Um cão ladrando à Lua
O estudo da percepção mostra-nos que o nosso mundo morfológico está limitado pela gama das nossas capacidades sensoriais, ou seja: conseguimos perceber o que percebem os nossos sentidos. Porém, dado que o nosso universo é contingente, apenas temos acesso a uma das múltiplas realidades possíveis.
Vem esta afirmação justificar uma abordagem à obra de Miró, tentando mostrar que uma taxinomia das suas formas biomorfas é possível: o seu vocabulário de signos é traduzível com uma determinada realidade porque a escolha que ele faz dos signos, tem referências a formas de carácter arquétipo que encontramos nas primeiras manifestações dos desenhos infantis, onde os traços obedecem mais a motivações de prazer sensório motor e obedecem menos a reprodução de um mundo exterior.

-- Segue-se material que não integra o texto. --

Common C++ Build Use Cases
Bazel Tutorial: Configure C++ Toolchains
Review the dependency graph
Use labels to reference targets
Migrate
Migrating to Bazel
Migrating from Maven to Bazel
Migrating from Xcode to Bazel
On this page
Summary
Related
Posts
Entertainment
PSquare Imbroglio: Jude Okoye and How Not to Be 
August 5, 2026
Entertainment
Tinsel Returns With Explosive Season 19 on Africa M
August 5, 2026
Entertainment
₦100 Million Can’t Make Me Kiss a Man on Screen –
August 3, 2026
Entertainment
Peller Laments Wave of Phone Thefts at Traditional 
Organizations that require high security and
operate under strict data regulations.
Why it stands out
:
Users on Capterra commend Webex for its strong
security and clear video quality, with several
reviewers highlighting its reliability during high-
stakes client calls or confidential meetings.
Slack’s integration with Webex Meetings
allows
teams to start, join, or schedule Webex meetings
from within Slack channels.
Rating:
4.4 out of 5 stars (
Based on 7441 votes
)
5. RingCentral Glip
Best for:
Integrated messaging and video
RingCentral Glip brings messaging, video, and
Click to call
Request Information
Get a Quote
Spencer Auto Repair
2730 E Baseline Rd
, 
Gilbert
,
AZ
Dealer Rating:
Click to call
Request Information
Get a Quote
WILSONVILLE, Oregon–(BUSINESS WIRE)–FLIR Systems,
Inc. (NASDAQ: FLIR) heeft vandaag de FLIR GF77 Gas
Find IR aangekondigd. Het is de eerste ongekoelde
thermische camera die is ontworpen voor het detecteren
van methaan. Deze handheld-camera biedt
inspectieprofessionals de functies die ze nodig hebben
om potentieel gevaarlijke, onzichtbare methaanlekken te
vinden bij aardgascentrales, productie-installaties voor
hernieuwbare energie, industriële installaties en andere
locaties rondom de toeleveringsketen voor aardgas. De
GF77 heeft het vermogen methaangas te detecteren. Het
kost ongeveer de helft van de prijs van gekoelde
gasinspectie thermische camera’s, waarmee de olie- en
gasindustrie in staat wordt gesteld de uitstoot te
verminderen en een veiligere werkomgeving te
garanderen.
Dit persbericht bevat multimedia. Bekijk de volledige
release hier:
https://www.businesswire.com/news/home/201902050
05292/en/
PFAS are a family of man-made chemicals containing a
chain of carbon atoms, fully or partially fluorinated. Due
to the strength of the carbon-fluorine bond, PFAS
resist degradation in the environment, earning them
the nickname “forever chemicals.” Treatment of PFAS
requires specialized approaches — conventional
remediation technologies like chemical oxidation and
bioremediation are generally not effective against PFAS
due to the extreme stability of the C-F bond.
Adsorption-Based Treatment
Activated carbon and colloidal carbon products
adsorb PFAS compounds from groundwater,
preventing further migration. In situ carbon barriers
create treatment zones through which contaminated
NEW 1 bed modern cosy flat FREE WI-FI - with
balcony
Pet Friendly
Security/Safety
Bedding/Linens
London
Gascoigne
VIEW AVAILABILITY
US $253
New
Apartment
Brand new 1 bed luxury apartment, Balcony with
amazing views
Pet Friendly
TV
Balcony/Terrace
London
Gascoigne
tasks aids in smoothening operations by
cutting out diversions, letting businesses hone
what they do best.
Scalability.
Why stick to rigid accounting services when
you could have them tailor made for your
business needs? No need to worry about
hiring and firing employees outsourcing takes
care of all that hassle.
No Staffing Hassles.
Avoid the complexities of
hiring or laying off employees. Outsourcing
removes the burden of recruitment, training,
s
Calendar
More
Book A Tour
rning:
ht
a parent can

Na obra “Um cão ladrando à Lua”, por exemplo, a forma esquematizada de uma escada (que nas obras de Miró ganha o estatuto de um objecto autónomo) torna-se inquietante pois essa escada conduz a um céu vazio: ou, como afirmava Miró, conduz ao infinito. Fixemos no entanto que as obras de Miró não são um exemplo de primitivismo; são antes o resultado de estudos profundos que ele desenvolveu em filosofia, psicologia e poesia: foi este saber que permitiu a Miró transformar as formas em signos gestuais que suscitam uma reacção no apreciador da sua arte; porque soube criar referências comuns e, desta forma, conseguiu modelar uma nova realidade possível num universo contingente, acessível aos nossos sentidos e suscitando uma emoção ou um humor específicos.